** TEXTE D'ÉTUDE **
Quelques images de ce marché sympathique où l'on arrive en voiture à cheval typique de la région ou en Dacia Logan pick-up (Renault fait construire ces voitures en Roumanie depuis 2004).Autre grand marché visité le lendemain, celui de Radauti, qui est une ville située au nord-est de la Bucovine. Un acte officiel la mentionne en juillet 1413. Mais déjà au Moyen-Age c'était une ville prospère, avec le privilège d'avoir des marchés pour les échanges commerciaux entre les habitants des plaines et ceux des montagnes.C'est intéressant de voir le coût de la vie, le prix du kilo de carottes ou de pommes de terre en raconte davantage sur les difficultés économiques que n'importe quel article de journal.

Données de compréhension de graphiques

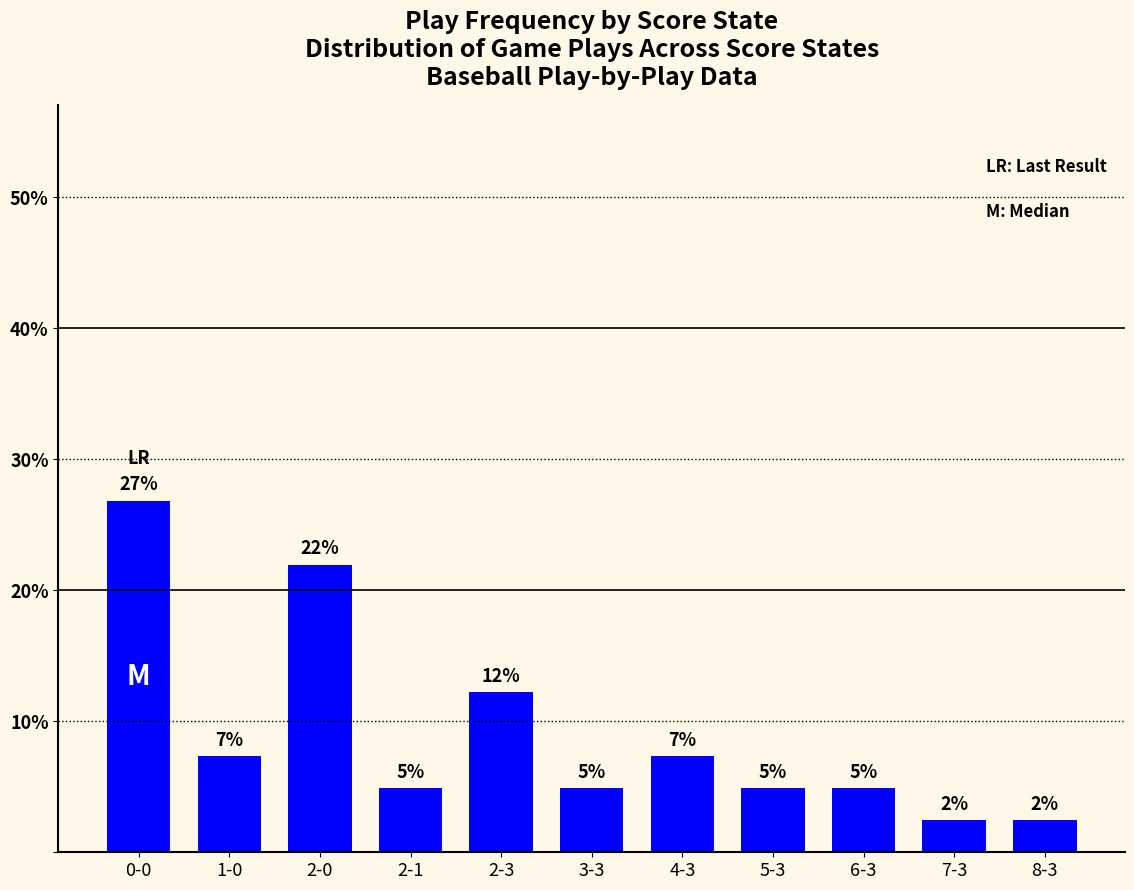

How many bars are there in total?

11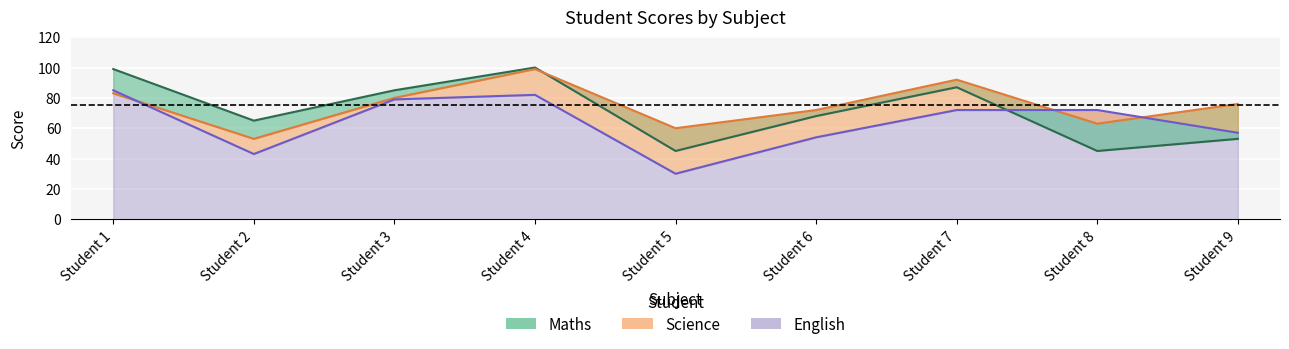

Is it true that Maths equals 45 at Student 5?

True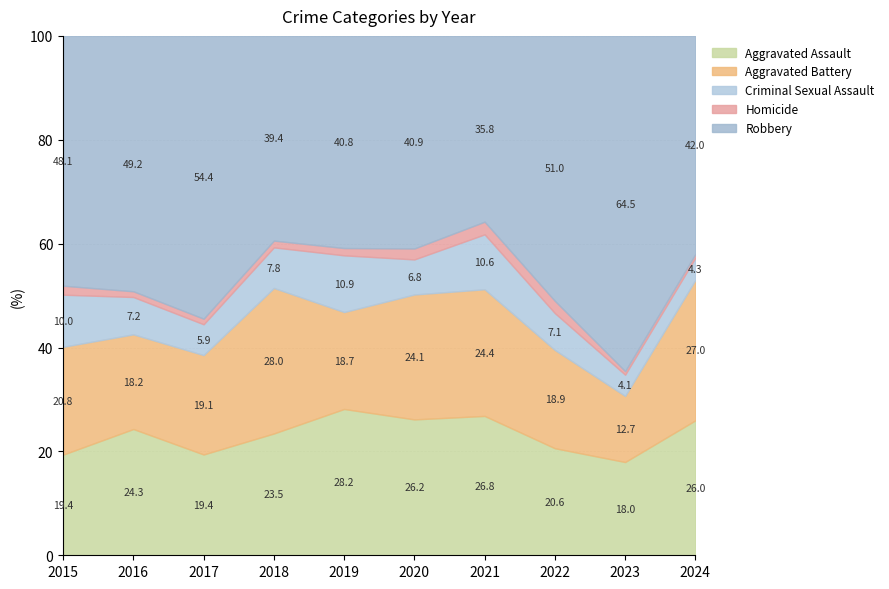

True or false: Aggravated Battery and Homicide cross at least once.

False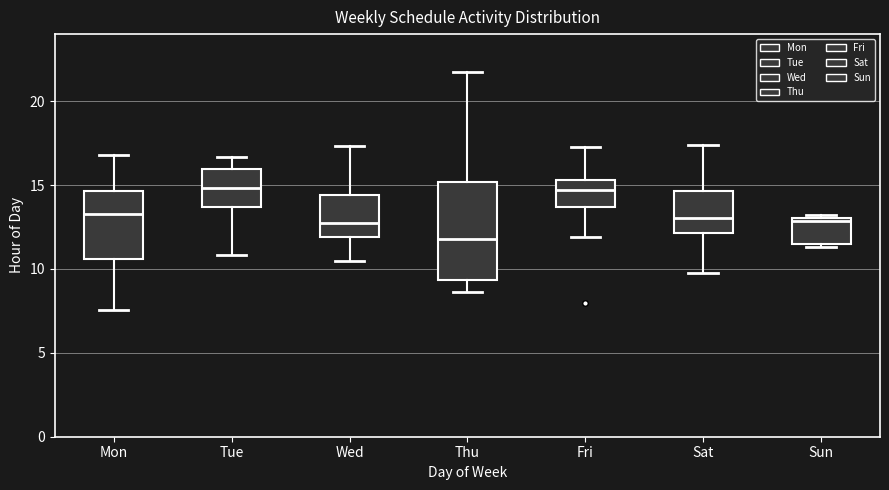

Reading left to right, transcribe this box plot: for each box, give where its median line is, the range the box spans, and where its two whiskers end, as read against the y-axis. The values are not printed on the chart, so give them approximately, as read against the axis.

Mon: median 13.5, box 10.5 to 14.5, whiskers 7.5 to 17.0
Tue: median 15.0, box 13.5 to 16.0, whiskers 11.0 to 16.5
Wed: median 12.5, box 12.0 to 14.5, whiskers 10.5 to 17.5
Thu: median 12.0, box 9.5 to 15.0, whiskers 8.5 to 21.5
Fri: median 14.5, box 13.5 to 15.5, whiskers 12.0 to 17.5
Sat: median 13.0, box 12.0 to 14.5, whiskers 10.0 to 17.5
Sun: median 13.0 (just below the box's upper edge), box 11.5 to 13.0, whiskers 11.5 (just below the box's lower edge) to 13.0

** ACTIVITÉS **
- 1) Recopiez le texte sur les marchés de Roumanie depuis « Quelques images de » jusqu'à « article de journal. » inclus.
- 2) Pour chaque affirmation, indiquez par oui ou par non si elle s'accorde avec le texte sur les marchés de Roumanie, en citant les mots décisifs du texte. (a) Renault fait construire des voitures en Roumanie depuis 2004. (b) Radauti se trouve au sud-ouest de la Bucovine. (c) Au Moyen Âge, Radauti était une ville pauvre.
Les enregistrements ne servent pas ici.

** CORRIGÉ PAR ACTIVITÉ **
- 1)
Quelques images de ce marché sympathique où l'on arrive en voiture à cheval typique de la région ou en Dacia Logan pick-up (Renault fait construire ces voitures en Roumanie depuis 2004).Autre grand marché visité le lendemain, celui de Radauti, qui est une ville située au nord-est de la Bucovine. Un acte officiel la mentionne en juillet 1413. Mais déjà au Moyen-Age c'était une ville prospère, avec le privilège d'avoir des marchés pour les échanges commerciaux entre les habitants des plaines et ceux des montagnes.C'est intéressant de voir le coût de la vie, le prix du kilo de carottes ou de pommes de terre en raconte davantage sur les difficultés économiques que n'importe quel article de journal.

- 2)
(a) Oui : « Renault fait construire ces voitures en Roumanie depuis 2004 ».
(b) Non : « une ville située au nord-est de la Bucovine ».
(c) Non : « déjà au Moyen-Age c'était une ville prospère ».